Cell 6: Interactive Chat for Testing the Moderation Agent
 ==============================================================================
 This cell launches an interactive console chat.
 You can input commands like:
   "Use moderate_image_tool {\"image_path\": \"/path/to/image.jpg\"}"
 or any text review that the agent will moderate.

In [16]:
def interactive_chat():
    print("Content Moderation Agent is running. Type 'exit' to quit.")
    state = {"messages": []}
    config = {"configurable": {"thread_id": "moderation_session_1"}}
    while True:
        user_input = input("You: ")
        if user_input.lower() == "exit":
            print("Session terminated.")
            break
        # Create a human message and add it to the conversation state.
        from langchain_core.messages import HumanMessage
        human_message = HumanMessage(content=user_input)
        state["messages"].append(human_message)
        try:
            result = app.invoke({"messages": state["messages"]}, config=config)
            ai_response = result["messages"][-1]
            state["messages"].append(ai_response)
            print(f"Agent: {ai_response.content}")
        except Exception as e:
            print(f"Error calling the agent: {e}")

if __name__ == "__main__":
    interactive_chat()

Content Moderation Agent is running.

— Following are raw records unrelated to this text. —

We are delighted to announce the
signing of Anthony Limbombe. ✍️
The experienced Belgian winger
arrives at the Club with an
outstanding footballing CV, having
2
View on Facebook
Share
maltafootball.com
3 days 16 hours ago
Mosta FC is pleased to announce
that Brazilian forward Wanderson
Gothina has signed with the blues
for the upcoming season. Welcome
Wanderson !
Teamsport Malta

Type 'exit' to quit.
You: /content/drive/MyDrive/Guapos/640.gallery4_8761197d325541f926b015130fbb6bd0.jpg
Agent: The image you've submitted contains inappropriate content, specifically nudity. As per our community guidelines, we cannot publish this image. Please submit a different image that adheres to our content policies.
You: exit
Session terminated.


Final Notes
Concept Overview:
This notebook is designed as a "recipe" for building a content moderation agent. It demonstrates how to use GPT‑4 via ChatOpenAI to moderate text reviews and CLIP to moderate images.

Agent Structure:
The agent uses LangGraph's MemorySaver and StateGraph to manage dialogue state, making it easy to integrate into an interactive session.

Usage:
To test image moderation, input a command in the chat window such as:



 Use moderate_image_tool {"image_path": "/path/to/your/image.jpg"}


For text moderation, simply type a review message.